- **Selected text**
* * * * *

2/24/2010

What a Pitch

Submitted by Andrew:

I'm a producer at a cable channel in a large city.  I had information similar to that statement in my online profile, and Nicole messaged me one day.  She came off as very nice and very creative, hinting that she was an aspiring writer.  We had a great few exchanges, and then she asked me if we could meet up.

We arranged our date and met up at a pub in the middle of town.  She showed up with a dozen scripts and show ideas, and she was ready to pitch them to me for inclusion on the network for which I work.

"Would you mind if I picked your brain?" were her exact words.

I told her that I'd be glad to take a look at a few of her ideas out of courtesy, but that I wasn't allowed to accept unsolicited queries for the channel, and that I didn't want most of the date to be a pitch meeting.  I had enough of those at work!

So she went on in great detail about her idea for a "children's show with attitude," about an alien who comes to earth to sell paper cups but is shooed away by people until he meets a squirrel/mongoose with a massive brood who wants revenge on humanity for lab experiments but then one (or both?) of them fall in love with a human who is an artist but also has secret world domination aspirations, and...

I gave her a few ideas on how to tighten it up, and then she went right into her next pitch without even so much as a thank you.  This next one was about a cockroach that walked on two legs that had a problem in which it would grow and grow and grow.  It lived in a housing complex in a low-income neighborhood and owned several small businesses.  This idea, by the way, she pitched as live action, as opposed to animated.

* * * * *

- **Stated problem A**
In the date story, where did the two people meet for their date?
- **Stated problem B**
Reproduce the part of the date story starting at "I'm a producer" and ending at "her exact words.".

* * * * *

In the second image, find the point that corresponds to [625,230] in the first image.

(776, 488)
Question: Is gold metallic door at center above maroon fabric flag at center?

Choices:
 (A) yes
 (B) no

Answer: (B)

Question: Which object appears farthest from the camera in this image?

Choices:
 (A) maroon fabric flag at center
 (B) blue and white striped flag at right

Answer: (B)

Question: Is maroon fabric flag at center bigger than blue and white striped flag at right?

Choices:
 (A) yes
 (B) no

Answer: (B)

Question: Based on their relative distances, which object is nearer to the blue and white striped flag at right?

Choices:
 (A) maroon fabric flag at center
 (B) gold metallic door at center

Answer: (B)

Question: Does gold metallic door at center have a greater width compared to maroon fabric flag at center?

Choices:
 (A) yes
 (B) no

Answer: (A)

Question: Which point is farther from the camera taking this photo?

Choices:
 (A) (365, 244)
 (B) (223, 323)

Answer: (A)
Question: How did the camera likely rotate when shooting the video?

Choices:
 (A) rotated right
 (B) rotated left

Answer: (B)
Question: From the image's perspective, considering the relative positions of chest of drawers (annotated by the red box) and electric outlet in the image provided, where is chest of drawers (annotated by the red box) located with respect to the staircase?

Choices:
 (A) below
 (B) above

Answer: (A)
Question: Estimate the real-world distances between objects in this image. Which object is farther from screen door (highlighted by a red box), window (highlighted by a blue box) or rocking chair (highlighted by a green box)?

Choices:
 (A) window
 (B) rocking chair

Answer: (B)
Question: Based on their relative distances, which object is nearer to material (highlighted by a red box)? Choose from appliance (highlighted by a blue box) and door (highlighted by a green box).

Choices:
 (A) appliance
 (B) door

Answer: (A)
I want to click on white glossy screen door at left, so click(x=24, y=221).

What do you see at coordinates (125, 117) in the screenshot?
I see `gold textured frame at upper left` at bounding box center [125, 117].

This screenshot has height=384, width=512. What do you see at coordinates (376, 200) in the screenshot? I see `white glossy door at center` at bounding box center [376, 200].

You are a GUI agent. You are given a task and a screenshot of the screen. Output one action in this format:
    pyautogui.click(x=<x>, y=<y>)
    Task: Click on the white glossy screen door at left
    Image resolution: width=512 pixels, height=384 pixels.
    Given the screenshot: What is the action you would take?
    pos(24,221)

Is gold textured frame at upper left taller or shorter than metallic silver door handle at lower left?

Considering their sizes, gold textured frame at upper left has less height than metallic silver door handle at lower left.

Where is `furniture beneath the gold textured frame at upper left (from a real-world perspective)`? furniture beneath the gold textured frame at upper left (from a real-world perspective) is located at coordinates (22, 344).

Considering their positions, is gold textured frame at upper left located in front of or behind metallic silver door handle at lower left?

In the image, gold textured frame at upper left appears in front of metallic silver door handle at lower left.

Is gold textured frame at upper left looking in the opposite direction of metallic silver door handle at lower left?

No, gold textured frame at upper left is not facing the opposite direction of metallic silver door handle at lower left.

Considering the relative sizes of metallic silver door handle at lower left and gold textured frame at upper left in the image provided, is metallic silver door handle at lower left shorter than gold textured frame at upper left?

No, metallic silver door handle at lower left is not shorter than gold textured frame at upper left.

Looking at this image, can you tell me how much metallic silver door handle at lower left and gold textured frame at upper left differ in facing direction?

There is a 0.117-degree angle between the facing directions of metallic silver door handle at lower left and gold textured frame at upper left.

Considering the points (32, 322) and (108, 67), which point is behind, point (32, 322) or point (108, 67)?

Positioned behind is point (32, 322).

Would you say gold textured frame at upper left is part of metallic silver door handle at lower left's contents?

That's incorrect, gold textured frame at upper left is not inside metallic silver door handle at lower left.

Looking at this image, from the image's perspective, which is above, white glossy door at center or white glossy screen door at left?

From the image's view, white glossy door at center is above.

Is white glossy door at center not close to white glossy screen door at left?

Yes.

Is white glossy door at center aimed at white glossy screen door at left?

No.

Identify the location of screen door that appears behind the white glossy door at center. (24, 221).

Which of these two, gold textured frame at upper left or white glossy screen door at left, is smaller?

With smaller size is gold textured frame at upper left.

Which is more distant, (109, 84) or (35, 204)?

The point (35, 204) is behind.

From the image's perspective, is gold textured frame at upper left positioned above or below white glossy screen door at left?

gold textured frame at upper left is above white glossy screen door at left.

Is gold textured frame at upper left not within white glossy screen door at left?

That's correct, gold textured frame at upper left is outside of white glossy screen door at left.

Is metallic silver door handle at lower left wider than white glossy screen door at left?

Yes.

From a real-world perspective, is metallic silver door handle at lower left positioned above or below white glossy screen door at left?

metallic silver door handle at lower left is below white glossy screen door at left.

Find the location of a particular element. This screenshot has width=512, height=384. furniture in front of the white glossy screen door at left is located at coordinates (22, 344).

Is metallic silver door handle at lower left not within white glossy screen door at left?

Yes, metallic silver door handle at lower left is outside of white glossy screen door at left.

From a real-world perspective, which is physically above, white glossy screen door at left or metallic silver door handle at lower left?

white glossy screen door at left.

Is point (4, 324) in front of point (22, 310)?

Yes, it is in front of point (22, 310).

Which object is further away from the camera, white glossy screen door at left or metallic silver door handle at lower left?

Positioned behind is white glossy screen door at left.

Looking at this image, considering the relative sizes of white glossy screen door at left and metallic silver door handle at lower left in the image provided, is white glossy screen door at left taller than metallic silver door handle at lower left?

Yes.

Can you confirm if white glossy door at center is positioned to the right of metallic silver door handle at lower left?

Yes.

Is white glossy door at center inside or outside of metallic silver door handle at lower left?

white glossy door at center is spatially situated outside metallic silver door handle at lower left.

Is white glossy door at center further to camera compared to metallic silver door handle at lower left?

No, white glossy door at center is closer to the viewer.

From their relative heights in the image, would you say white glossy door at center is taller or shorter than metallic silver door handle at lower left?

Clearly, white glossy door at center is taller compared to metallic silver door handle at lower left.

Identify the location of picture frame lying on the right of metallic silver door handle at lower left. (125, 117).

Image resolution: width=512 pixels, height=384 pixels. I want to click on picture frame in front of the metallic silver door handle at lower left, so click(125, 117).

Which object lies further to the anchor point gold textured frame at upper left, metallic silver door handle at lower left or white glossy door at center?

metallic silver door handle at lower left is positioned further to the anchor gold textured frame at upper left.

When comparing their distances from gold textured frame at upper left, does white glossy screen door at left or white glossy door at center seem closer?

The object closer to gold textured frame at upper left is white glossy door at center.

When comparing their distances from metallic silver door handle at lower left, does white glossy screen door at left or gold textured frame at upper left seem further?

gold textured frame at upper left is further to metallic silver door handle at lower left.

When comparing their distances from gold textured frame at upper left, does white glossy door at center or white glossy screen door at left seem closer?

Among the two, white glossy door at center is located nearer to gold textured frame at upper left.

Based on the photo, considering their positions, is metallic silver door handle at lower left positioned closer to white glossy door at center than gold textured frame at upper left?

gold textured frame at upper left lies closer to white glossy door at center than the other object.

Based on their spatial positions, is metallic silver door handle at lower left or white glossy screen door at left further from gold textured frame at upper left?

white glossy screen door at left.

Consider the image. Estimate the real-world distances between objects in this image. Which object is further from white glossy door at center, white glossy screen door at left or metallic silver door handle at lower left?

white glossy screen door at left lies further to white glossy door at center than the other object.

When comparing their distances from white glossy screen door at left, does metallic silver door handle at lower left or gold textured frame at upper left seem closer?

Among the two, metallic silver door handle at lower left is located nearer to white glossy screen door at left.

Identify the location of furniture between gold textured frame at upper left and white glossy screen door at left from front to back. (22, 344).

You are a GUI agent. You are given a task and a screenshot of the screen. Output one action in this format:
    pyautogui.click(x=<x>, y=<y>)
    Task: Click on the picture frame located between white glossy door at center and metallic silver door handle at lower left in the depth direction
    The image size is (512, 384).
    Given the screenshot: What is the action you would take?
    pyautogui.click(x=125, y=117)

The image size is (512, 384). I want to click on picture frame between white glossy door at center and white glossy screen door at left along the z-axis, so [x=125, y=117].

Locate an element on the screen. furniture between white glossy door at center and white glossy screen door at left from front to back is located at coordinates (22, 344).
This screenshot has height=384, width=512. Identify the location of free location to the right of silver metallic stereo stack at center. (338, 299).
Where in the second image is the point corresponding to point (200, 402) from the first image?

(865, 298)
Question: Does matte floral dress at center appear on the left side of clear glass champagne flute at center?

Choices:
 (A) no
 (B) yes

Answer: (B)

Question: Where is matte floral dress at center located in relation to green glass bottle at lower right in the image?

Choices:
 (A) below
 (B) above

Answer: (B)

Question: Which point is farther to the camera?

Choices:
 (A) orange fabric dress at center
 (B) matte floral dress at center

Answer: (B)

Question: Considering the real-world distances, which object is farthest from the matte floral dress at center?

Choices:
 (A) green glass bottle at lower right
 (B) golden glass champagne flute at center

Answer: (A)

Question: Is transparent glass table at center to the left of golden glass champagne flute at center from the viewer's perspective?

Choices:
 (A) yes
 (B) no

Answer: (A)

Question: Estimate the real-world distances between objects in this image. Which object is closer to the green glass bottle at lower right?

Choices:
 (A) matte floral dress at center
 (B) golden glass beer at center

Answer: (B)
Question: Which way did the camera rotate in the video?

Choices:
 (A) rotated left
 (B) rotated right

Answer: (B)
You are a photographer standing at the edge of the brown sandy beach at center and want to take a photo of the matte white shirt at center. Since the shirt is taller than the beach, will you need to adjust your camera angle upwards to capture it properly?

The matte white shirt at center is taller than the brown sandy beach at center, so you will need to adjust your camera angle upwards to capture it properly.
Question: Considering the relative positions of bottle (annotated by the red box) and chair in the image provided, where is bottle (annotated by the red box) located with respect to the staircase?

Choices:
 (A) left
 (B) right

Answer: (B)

* * * * *

- **Full output A**
At a pub in the middle of town.

- **Full output B**
I'm a producer at a cable channel in a large city.  I had information similar to that statement in my online profile, and Nicole messaged me one day.  She came off as very nice and very creative, hinting that she was an aspiring writer.  We had a great few exchanges, and then she asked me if we could meet up.

We arranged our date and met up at a pub in the middle of town.  She showed up with a dozen scripts and show ideas, and she was ready to pitch them to me for inclusion on the network for which I work.

"Would you mind if I picked your brain?" were her exact words.